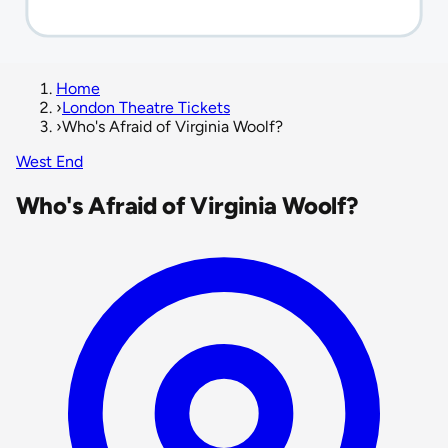
Home
›
London Theatre Tickets
›
Who's Afraid of Virginia Woolf?
West End
Who's Afraid of Virginia Woolf?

════════════════════

● Task:
Could you output the full set of entries exactly, skipping every picture?

● Response area:
Home
›
London Theatre Tickets
›
Who's Afraid of Virginia Woolf?
West End
Who's Afraid of Virginia Woolf?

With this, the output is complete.